WHAT THE EXERCISE ASKS: Take the data below and write it out exactly, except for the pictures.

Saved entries
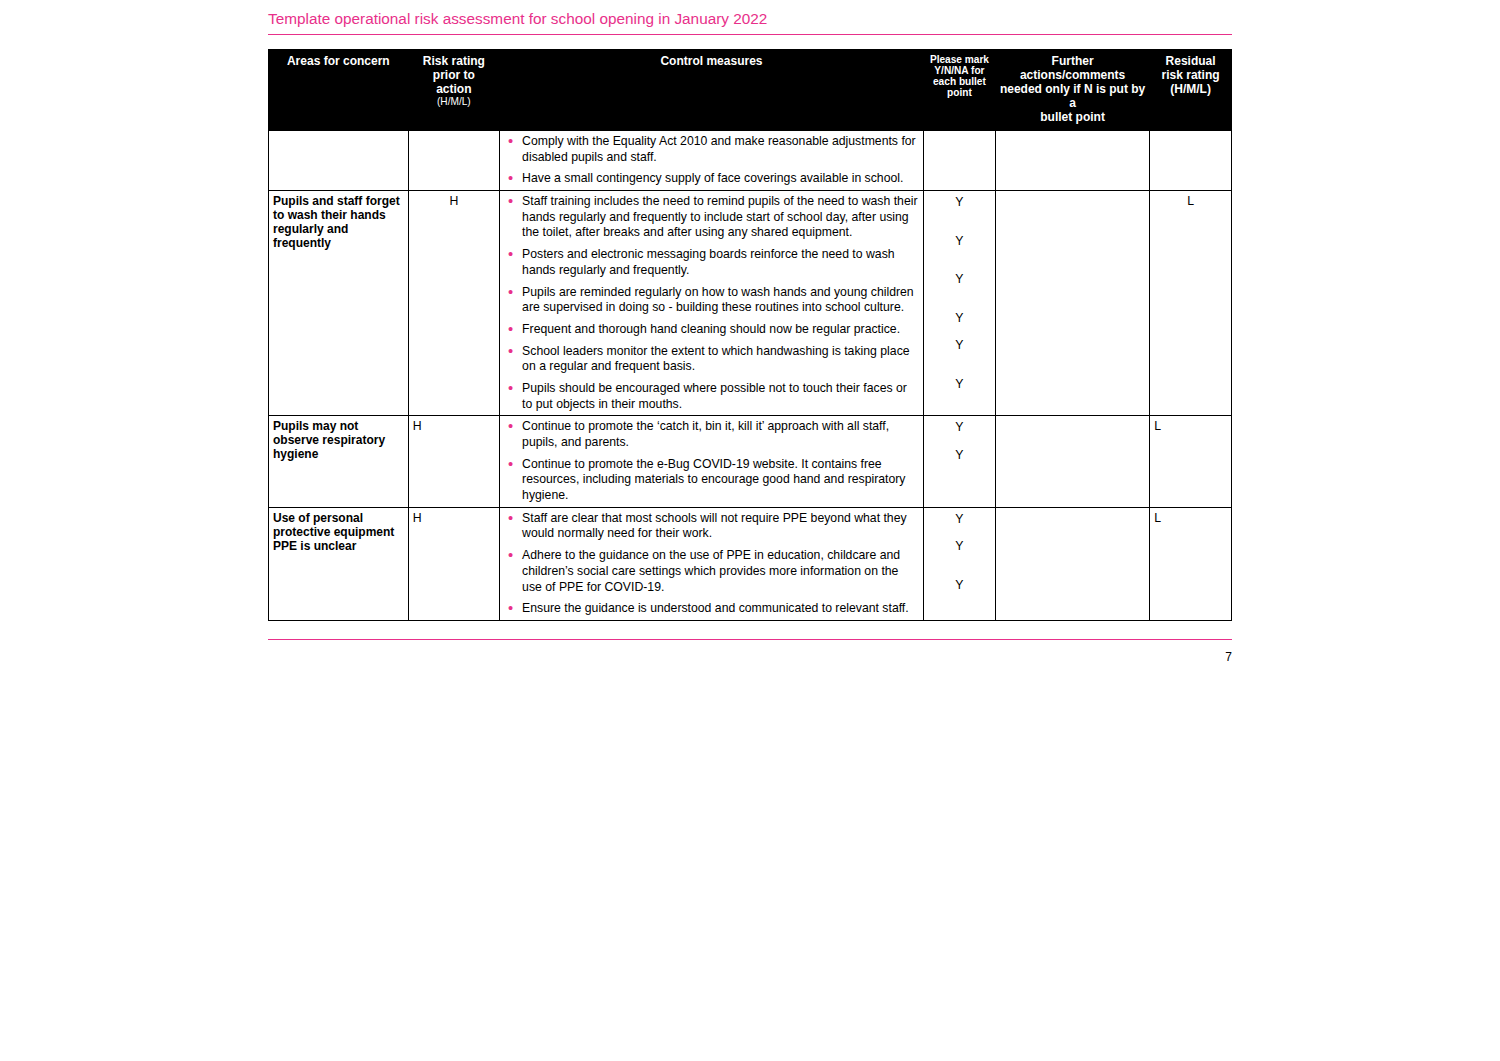Template operational risk assessment for school opening in January 2022
| Areas for concern | Risk rating prior to action (H/M/L) | Control measures | Please mark Y/N/NA for each bullet point | Further actions/comments needed only if N is put by a bullet point | Residual risk rating (H/M/L) |
| --- | --- | --- | --- | --- | --- |
| | | Comply with the Equality Act 2010 and make reasonable adjustments for disabled pupils and staff. Have a small contingency supply of face coverings available in school. | | | |
| Pupils and staff forget to wash their hands regularly and frequently | H | Staff training includes the need to remind pupils of the need to wash their hands regularly and frequently to include start of school day, after using the toilet, after breaks and after using any shared equipment. Posters and electronic messaging boards reinforce the need to wash hands regularly and frequently. Pupils are reminded regularly on how to wash hands and young children are supervised in doing so - building these routines into school culture. Frequent and thorough hand cleaning should now be regular practice. School leaders monitor the extent to which handwashing is taking place on a regular and frequent basis. Pupils should be encouraged where possible not to touch their faces or to put objects in their mouths. | Y Y Y Y Y Y | | L |
| Pupils may not observe respiratory hygiene | H | Continue to promote the ‘catch it, bin it, kill it’ approach with all staff, pupils, and parents. Continue to promote the e-Bug COVID-19 website. It contains free resources, including materials to encourage good hand and respiratory hygiene. | Y Y | | L |
| Use of personal protective equipment PPE is unclear | H | Staff are clear that most schools will not require PPE beyond what they would normally need for their work. Adhere to the guidance on the use of PPE in education, childcare and children’s social care settings which provides more information on the use of PPE for COVID-19. Ensure the guidance is understood and communicated to relevant staff. | Y Y Y | | L |
7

ANSWER TO THE EXERCISE:
Template operational risk assessment for school opening in January 2022
| Areas for concern | Risk rating prior to action (H/M/L) | Control measures | Please mark Y/N/NA for each bullet point | Further actions/comments needed only if N is put by a bullet point | Residual risk rating (H/M/L) |
| --- | --- | --- | --- | --- | --- |
| | | Comply with the Equality Act 2010 and make reasonable adjustments for disabled pupils and staff. Have a small contingency supply of face coverings available in school. | | | |
| Pupils and staff forget to wash their hands regularly and frequently | H | Staff training includes the need to remind pupils of the need to wash their hands regularly and frequently to include start of school day, after using the toilet, after breaks and after using any shared equipment. Posters and electronic messaging boards reinforce the need to wash hands regularly and frequently. Pupils are reminded regularly on how to wash hands and young children are supervised in doing so - building these routines into school culture. Frequent and thorough hand cleaning should now be regular practice. School leaders monitor the extent to which handwashing is taking place on a regular and frequent basis. Pupils should be encouraged where possible not to touch their faces or to put objects in their mouths. | Y Y Y Y Y Y | | L |
| Pupils may not observe respiratory hygiene | H | Continue to promote the ‘catch it, bin it, kill it’ approach with all staff, pupils, and parents. Continue to promote the e-Bug COVID-19 website. It contains free resources, including materials to encourage good hand and respiratory hygiene. | Y Y | | L |
| Use of personal protective equipment PPE is unclear | H | Staff are clear that most schools will not require PPE beyond what they would normally need for their work. Adhere to the guidance on the use of PPE in education, childcare and children’s social care settings which provides more information on the use of PPE for COVID-19. Ensure the guidance is understood and communicated to relevant staff. | Y Y Y | | L |
7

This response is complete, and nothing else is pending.